NeurIPS 2019
Sun Dec 8th through Sat the 14th, 2019 at Vancouver Convention Center
Reviewer 1
This paper is methodological (and experimental) in nature, providing a suite of approaches to differentially-private Bayesian linear regression. The key significance is to revisit DP linear regression in the Bayesian setting, where it is natural to consider 1) how privacy-preserving noise affects posterior estimates; 2) leverage Bayesian inference through directly modelling the noise process, to improve utility (broadly construed including in terms of calibration). The paper does a quality job of exploring how such modelling and inference could be performed based on sufficient statistic perturbation. The paper has high clarity, further adding to the potential practical impact. The main technical ideas are largely inspired by prior work such as Bernstein and Sheldon (2018)'s work on exponential families. Although it is important to note that the extension does require careful technical work. There are some improvements listed below that could have led to a more comprehensive treatment. Some minor comments: line 20 and in related work otherwise, the discussion around posterior sampling being deficient in forming private posteriors seems at odds with the fundamental approach taken of MCMC - also sampling from the posterior. I view the key distinction here as instead modelling the DP noise process akin to the vision set out by Williams and McSherry [34] and applied here with care. Def 2 line 68 the max might not exist, instead use supremum (and Delta could be an upper bound).

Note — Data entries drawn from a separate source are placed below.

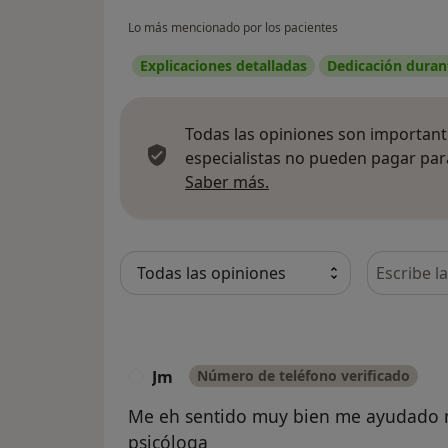
Lo más mencionado por los pacientes
Explicaciones detalladas
Dedicación durant
Todas las opiniones son importante
especialistas no pueden pagar para
Más información sobre
Saber más.
Busca en 
Jm
Número de teléfono verificado
J
Me eh sentido muy bien me ayudado m
psicóloga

It is appropriate to cite McSherry & Mironov's KDD'09 paper as it is early work perturbing sufficient statistics for DP. The feature normalisation in line 304 - I don't think that's DP, is it? UPDATE POST REBUTTAL I thank the authors for their thoughtful rebuttal. Their response has cleared up a number of questions around VI, feature selection (not ideal but fair point regarding convention), and more. I like the work and believe it will have practical impact. I'd second another reviewer (also mentioned in my initial review I believe) that it would be nice to see some point estimate baseline comparisons made, even though the authors could lift their rebuttal comments directly into the paper instead, I view the point as more about being comprehensive without taking much space/time to achieve - it may help the paper have further reach, and does reflect on interesting questions that I'm sure other readers may have too.
Reviewer 2
The work is a solid contribution towards refining privacy-preserving bayesian linear regression, in which the bayesian interpretation is handled correctly even after injecting privatization noise. Several methods of implementing these models are explored, and the theory behind these changes are evidenced by empirical tests. Originality: the MCMC based method appears to mainly be a direct use of a mostly off-the-shelf idea, but the derivations of the Gibbs updates for the sufficient statistics based model are novel. Related work and appropriate comparisons are cited. Quality: The work is a solid complete contribution, with propositions backed up by empirical tests. Clarity: the work is clearly written and structured. Significance: the work greatly improves over the naive baseline, and the sufficient statistics method is shown to also be nicer than the MCMC method while achieving comparable results.
Reviewer 3
Originality: The main novelty vs Bernstein and Sheldon (2018) [5] is handling the fact that regression models condition on the data, which is private, when accounting for the noise of the mechanism. This is a valuable advance, though somewhat incremental. Quality: The approach of accounting for mechanism noise in posterior uncertainty is extremely elegant (though the basic idea of that follows from [5]). The proposed MCMC approaches are sensible, and the hierarchical normal prior formulation with conditionally conjugate updates is very clever. Overall, I like the proposed ideas. The experiments are the main weakness of the current manuscript. The real and synthetic data both have only 2 dimensions, and the real datasest only has 46 data points. While this data regime does have some real-world significance, it is not exactly modern. I would like to have seen some larger-scale results. The one posterior sample (OPS) method should also be used as a baseline (although I expect that the proposed methods would beat it, especially in this regime, due to its poor data efficiency). There are probably several strong point-estimate private linear regression models in the literature which should ideally be compared to as well. Clarity: The paper is well written and easy to read. The only issue is that there is no conclusion section to wrap up, instead the paper simply stops (presumably due to running out of space). Significance: The paper addresses an important problem (differentially private Bayesian linear regression, accounting for mechanism noise) and proposes elegant solutions. Its significance would be increased if the experiments could demonstrate the methods efficacy in more realistic, higher-dimensional problems.